#### What to do:
Pull every line holding the word "items" out of the data and copy it.

#### Saved entries:
--------------------------------------------------
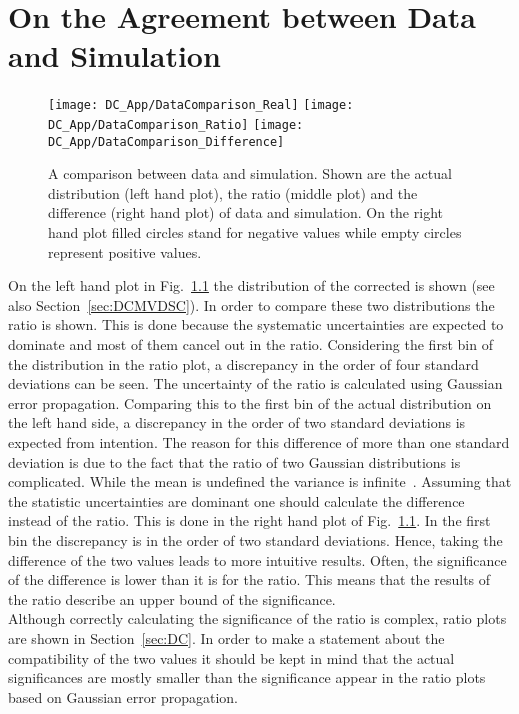 \chapter{On the Agreement between Data and Simulation \label{sec:DCPvalue}}

\begin{figure}[!h]
  \centering
  \texttt{[image: DC\_App/DataComparison\_Real]}
  \texttt{[image: DC\_App/DataComparison\_Ratio]}
  \texttt{[image: DC\_App/DataComparison\_Difference]}
\caption[Comparison between data and simulation: Actual distributions, ratio and difference]{A comparison between data and simulation. Shown are the actual distribution (left hand plot), the ratio (middle plot) and the difference (right hand plot) of data and simulation. On the right hand plot filled circles stand for negative values while empty circles represent positive values. \label{plot:DCPvalue}}
\end{figure}

On the left hand plot in Fig.~\ref{plot:DCPvalue} the distribution of the corrected \MET{} is shown (see also Section~\ref{sec:DCMVDSC}). In order to compare these two distributions the ratio is shown. This is done because the systematic uncertainties are expected to dominate and most of them cancel out in the ratio. Considering the first bin of the distribution in the ratio plot, a discrepancy in the order of four standard deviations can be seen. The uncertainty of the ratio is calculated using Gaussian error propagation. Comparing this to the first bin of the actual distribution on the left hand side, a discrepancy in the order of two standard deviations is expected from intention. The reason for this difference of more than one standard deviation is due to the fact that the ratio of two Gaussian distributions is complicated. While the mean is undefined the variance is infinite~\cite{ratioMail}. Assuming that the statistic uncertainties are dominant one should calculate the difference instead of the ratio. This is done in the right hand plot of Fig.~\ref{plot:DCPvalue}. In the first bin the discrepancy is in the order of two standard deviations. Hence, taking the difference of the two values leads to more intuitive results. Often, the significance of the difference is lower than it is for the ratio. This means that the results of the ratio describe an upper bound of the significance. \\
Although correctly calculating the significance of the ratio is complex, ratio plots are shown in Section~\ref{sec:DC}. In order to make a statement about the compatibility of the two values it should be kept in mind that the actual significances are mostly smaller than the significance appear in the ratio plots based on Gaussian error propagation.
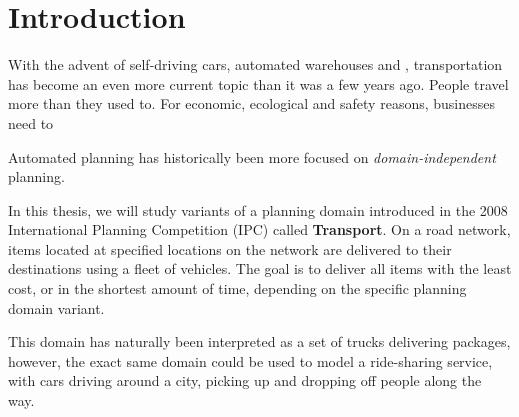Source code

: \chapter*{Introduction}

With the advent of self-driving cars, automated warehouses and ,
transportation has become an even more current topic than it was a few years ago.
People travel more than they used to. For economic, ecological and safety reasons, businesses need to

Automated planning has historically been more focused on
\textit{domain-independent} planning. 


In this thesis, we will study variants of a planning domain introduced in the 2008 International Planning Competition (IPC)
called \textbf{Transport}. On a road network, items located at specified locations on the network are delivered to their destinations
using a fleet of vehicles. The goal is to deliver all items
with the least cost, or in the shortest amount of time, depending on the
specific planning domain variant.



This domain has naturally been interpreted as a set of trucks
delivering packages, however, the exact same domain could be used to
model a ride-sharing service, with cars driving around a city, picking up and dropping off people along the way.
--------------------------------------------------
#### Task result:
called \textbf{Transport}. On a road network, items located at specified locations on the network are delivered to their destinations
using a fleet of vehicles. The goal is to deliver all items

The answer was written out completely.